Yackel, who has been with Prudential for the past two years following four years at Fortigent and 15 at SEI, also stressed Prudential’s focus on working with bank personnel. “The value we provide is dedicated people in the field to provide support and drive adoptions,” Yackel said.
Pricing issues
Terms of the Regions-Prudential deal weren’t disclosed, but Yackel said price is typically an asset-based fee determined by “scale and complexity and scope of the engagement” as well as the sophistication of the technology, degree of field support and “current and future asset potential.” In addition, the agreement usually includes “incentives to get the organization to scale,” Yackel said.
Negotiating pricing and “which institution gets which share of basis points” is one of the most contentious issues between platform service providers and banks, said industry consultant Tim Welsh, president of Nexus Strategy. Pricing can be “all over the place” because so many different sets of criteria can be used, according to Joel Bruckenstein, publisher of Technology Tools for Today.
But the price is sure to be considerably less expensive, Bruckenstein added, if a bank uses financial products manufactured by the platform provider.
“The strategy is to create another distribution channel through technology,” Welsh said, “which is very smart. Once you have scale in your technology infrastructure, you can partner with other institutions that don’t have manufacturing in the form of a managed account platform, such as banks, but do have advisors.”
Banks’ advantages
Competition for the bank business is only expected to increase as the banks ratchet up their own focus on wealth management.
Consulting firm Booz & Co estimates that banks’ wealth management business will grow 6 per cent to 7 per cent annually, and by next year retail bank revenue from wealth management should top $80 billion, the firm projects, up from $65 billion in 2009.
To be sure, banks are seen as having a number of advantages in the race for wealth management assets: a built-in base of plentiful and loyal customers; a plethora of other lines of businesses offering opportunities for cross-selling; a reputation for stability (perhaps tarnished during the financial crisis but mostly restored); and an established local presence in the community.
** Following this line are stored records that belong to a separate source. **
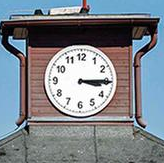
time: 3:14
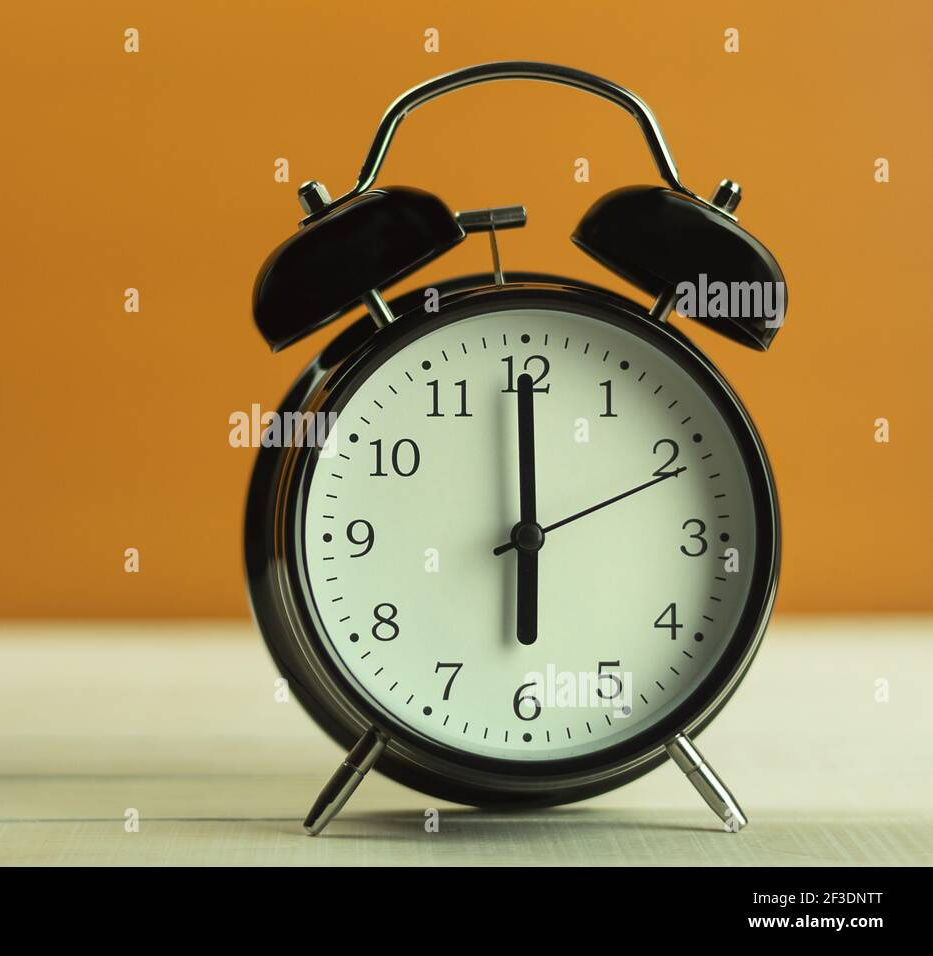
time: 6:00
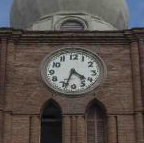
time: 4:33
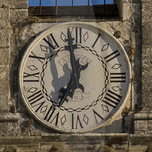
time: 6:58
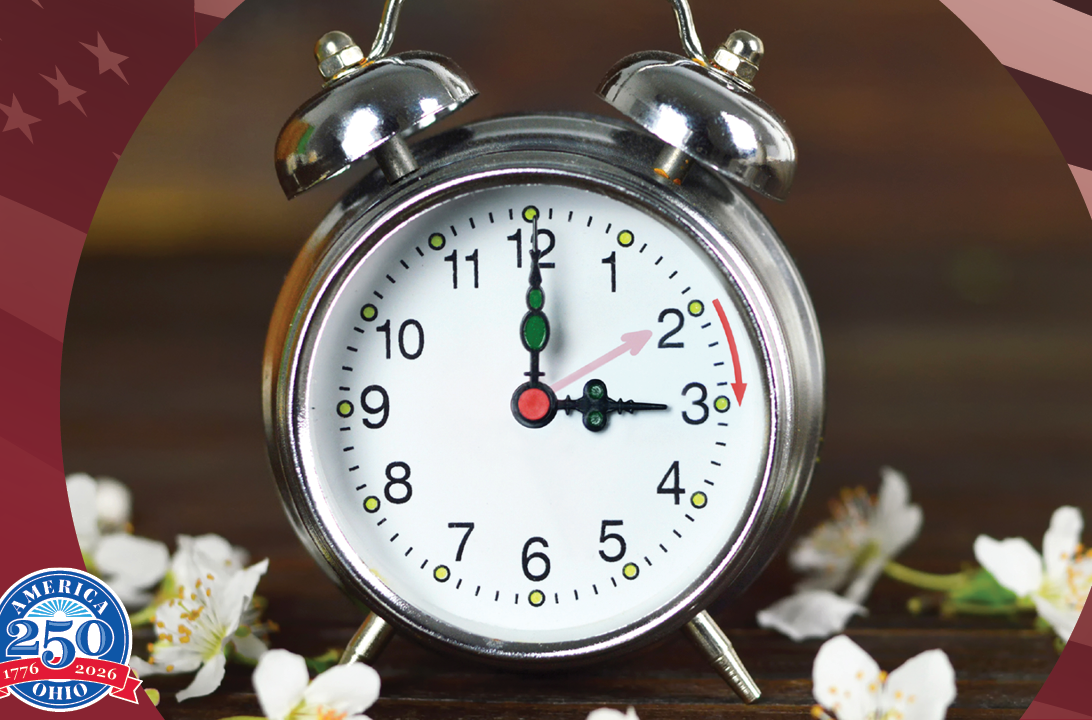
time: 3:00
According to wealth management industry consultant Jamie McLaughlin, the “primary advantage” for banks when competing against RIAs is perhaps obvious but powerful: capital.
Cultural challenges
But banks are also burdened by a reputation for having less than stellar talent, low pay by wealth management standards, lack of a sales culture and a narrow range of products.
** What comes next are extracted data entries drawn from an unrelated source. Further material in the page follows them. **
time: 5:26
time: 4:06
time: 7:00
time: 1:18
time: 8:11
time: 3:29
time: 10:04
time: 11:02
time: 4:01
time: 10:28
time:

“The key to growth is innovation, but this is hardly an innovative industry,” Kenneth Thompson, senior vice president and division head of M&T Banks’ Investment Group told an industry conference last year.
Thompson also pointed out that only 17 per cent of all accounts at M&T had an investment product. While that woeful statistic may underscore the headwinds banks face in wealth management, it also represents an enormous growth opportunity.
The good news for platform providers, as Bruckenstein points out, is that banks “need the right tools, right away,” to have a fighting chance in the fierce competition for wealth management market share.